━━ Page excerpt
Scientific or Sciencey?

Yeti, Nessie, et al.

Confession time: I've watched my fair share of shows such as Finding Bigfoot and Bigfoot: The New Evidence. (This dates me, but I was in my small town's movie theater for opening night of The Legend of Boggy Creek. Two days later I returned to see it again.) These programs typically have a similar trajectory. You're teased with tantalizing "new evidence," which gets introduced within the first third of the program. The tantalizing evidence often is some kind of hair or feces that the finder swears is unlike anything they've ever seen (and they're supposedly familiar with black bear, brown bear, wolf, deer and other animal hair and feces, so it couldn't be any of those). By the end of the program, analysis reveals that the "new evidence" is from a bear, bison, human, or domestic animal. But the intrepid believers in Bigfoot, though disappointed, go on undaunted because, well, the truth is out there!

Abominable Science!: Origins of the Yeti, Nessie, and Other Famous Cryptids

Abominable Science!: Origins of the Yeti, Nessie, and Other Famous Cryptids

Columbia University Press

432 pages

$28.50

Bigfoot, among other mysterious beasts, is the subject of Abominable Science! Origins of the Yeti, Nessie, and Other Famous Cryptids. This is an immaculately produced book rivaling the production values of the finest coffee table volumes. (Try it at home—it's a guaranteed conversation starter for guests.) Daniel Loxton and Donald R. Prothero (yes, the Prothero of creationism and ID debates) delve into some of the most well-known cryptids (mystery creatures whose existence hasn't been demonstrated): Bigfoot, the Yeti, the Loch Ness Monster, sea serpents, and Mokele Mbembe (the Congo dinosaur). Each cryptid gets its own heavily documented chapter (there are over 1,100 footnotes altogether); these accounts are bracketed by an introductory chapter on cryptozoology (the study of cryptids) and a concluding chapter on why people believe in monsters.

Abominable Science! is entertaining, informative, and readable. The Bigfoot legends, we learn, originated with Native Americans, although their tales bore little resemblance to later Bigfoot lore. The Bigfoot that we would recognize today can be traced to William Roe's dramatic report of a sighting in British Columbia in 1955. Roe sent his detailed written narrative to pioneer Bigfoot "researcher" John Green, who subsequently published it; or maybe Green interviewed him (it's not exactly clear how the report originated). This is the account all subsequent "encounters" are patterned after, including the infamous and controversial 1967 Roger Patterson and Bob Gimlin Bigfoot film.

Although the immediate reaction to Roe's report was largely limited to Canada, Bigfoot became an American sensation in 1958 through Raymond Wallace's faked tracks (this incident led to the Bigfoot branding; previously the mythical creature had been known by its native name, Sasquatch). These fake tracks formed the foundational evidence for the whole Bigfoot investigation, according to Green. Alas, problems with hoaxers have vexed Bigfoot research over the decades. One of the early hoaxers, bricklayer Ray Pickens, seems to have been partly motivated by revenge. In 1971, he laid down fake footprints on several occasions—and in each case they were subsequently identified as "authentic." The initial escapades were a response to a Bigfoot researcher calling Pickens and his friends "hicks." Pickens continued to create fake footprints that fooled Bigfoot researchers because "I just wanted to show that anybody could fake them." In addition to deliberate trickery, of course, misidentification often leads credulous seekers astray. The range of Bigfoot "sightings" in North America is almost identical to black bear population distributions.
━━━━
### Work instructions:
- A) In the review, reproduce word for word the stretch from "Columbia University Press" through "believe in monsters.".
- B) Summarize the review in two sentences.
Rely on the review above and nothing else.
━━ Record extracts
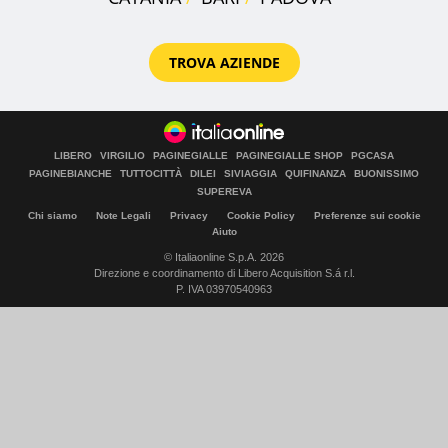
TROVA AZIENDE
LIBERO
VIRGILIO
PAGINEGIALLE
PAGINEGIALLE SHOP
PGCASA
PAGINEBIANCHE
TUTTOCITTÀ
DILEI
SIVIAGGIA
QUIFINANZA
BUONISSIMO
SUPEREVA
Chi siamo
Note Legali
Privacy
Cookie Policy
Preferenze sui cookie
Aiuto
© Italiaonline S.p.A. 2026
Direzione e coordinamento di Libero Acquisition S.á r.l.
P. IVA 03970540963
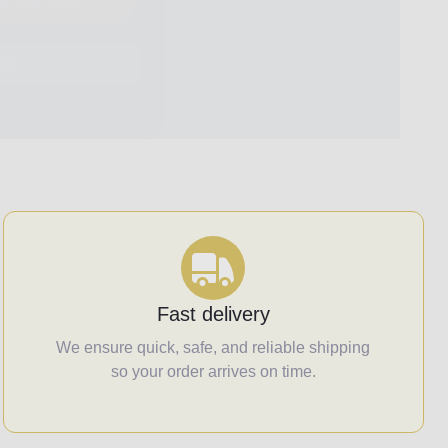
IES
Fast delivery
We ensure quick, safe, and reliable shipping
so your order arrives on time.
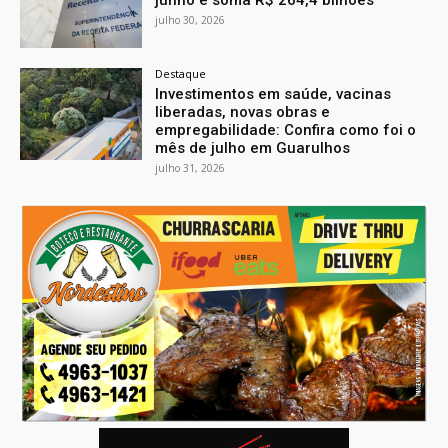
junho e soma R$ 264,4 bilhões
julho 30, 2026
Destaque
Investimentos em saúde, vacinas
liberadas, novas obras e
empregabilidade: Confira como foi o
mês de julho em Guarulhos
julho 31, 2026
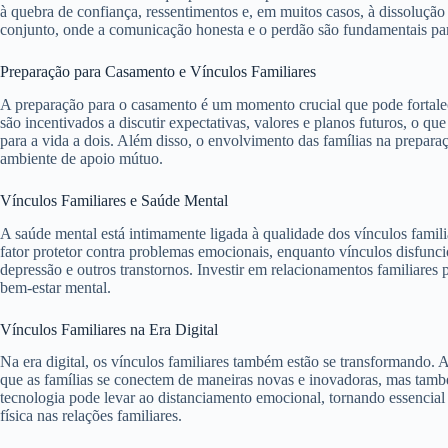
à quebra de confiança, ressentimentos e, em muitos casos, à dissolução
conjunto, onde a comunicação honesta e o perdão são fundamentais par
Preparação para Casamento e Vínculos Familiares
A preparação para o casamento é um momento crucial que pode fortalece
são incentivados a discutir expectativas, valores e planos futuros, o que
para a vida a dois. Além disso, o envolvimento das famílias na prepar
ambiente de apoio mútuo.
Vínculos Familiares e Saúde Mental
A saúde mental está intimamente ligada à qualidade dos vínculos famil
fator protetor contra problemas emocionais, enquanto vínculos disfunc
depressão e outros transtornos. Investir em relacionamentos familiares 
bem-estar mental.
Vínculos Familiares na Era Digital
Na era digital, os vínculos familiares também estão se transformando. 
que as famílias se conectem de maneiras novas e inovadoras, mas tamb
tecnologia pode levar ao distanciamento emocional, tornando essencial e
física nas relações familiares.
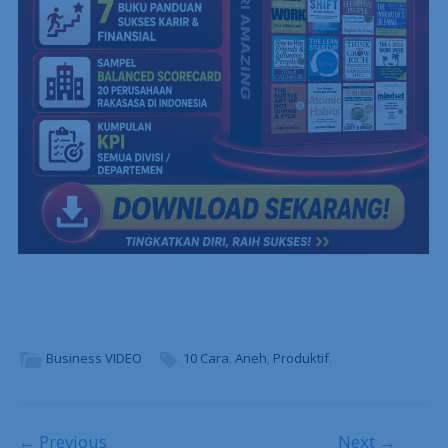
Business VIDEO
10 Cara
,
Aneh
,
Produktif
.
← Previous
Next →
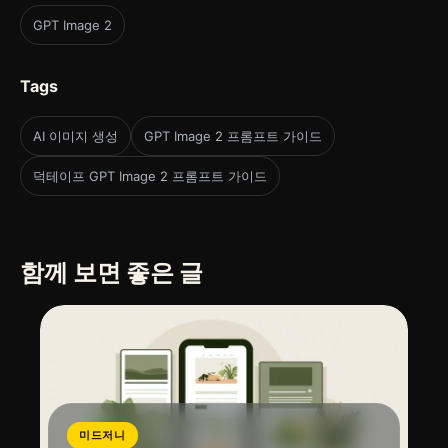
GPT Image 2
Tags
AI 이미지 생성
GPT Image 2 프롬프트 가이드
덕테이프 GPT Image 2 프롬프트 가이드
함께 보면 좋은 글
미드저니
━━━━
### Exercise solutions:
- A)
Columbia University Press

432 pages

$28.50

Bigfoot, among other mysterious beasts, is the subject of Abominable Science! Origins of the Yeti, Nessie, and Other Famous Cryptids. This is an immaculately produced book rivaling the production values of the finest coffee table volumes. (Try it at home—it's a guaranteed conversation starter for guests.) Daniel Loxton and Donald R. Prothero (yes, the Prothero of creationism and ID debates) delve into some of the most well-known cryptids (mystery creatures whose existence hasn't been demonstrated): Bigfoot, the Yeti, the Loch Ness Monster, sea serpents, and Mokele Mbembe (the Congo dinosaur). Each cryptid gets its own heavily documented chapter (there are over 1,100 footnotes altogether); these accounts are bracketed by an introductory chapter on cryptozoology (the study of cryptids) and a concluding chapter on why people believe in monsters.

- B) The review describes Abominable Science!, a heavily documented book by Daniel Loxton and Donald R. Prothero about well-known cryptids: Bigfoot, the Yeti, the Loch Ness Monster, sea serpents, and Mokele Mbembe. It traces modern Bigfoot lore to William Roe's 1955 sighting report and Raymond Wallace's faked tracks of 1958, and it notes that hoaxes and misidentification have long misled Bigfoot researchers.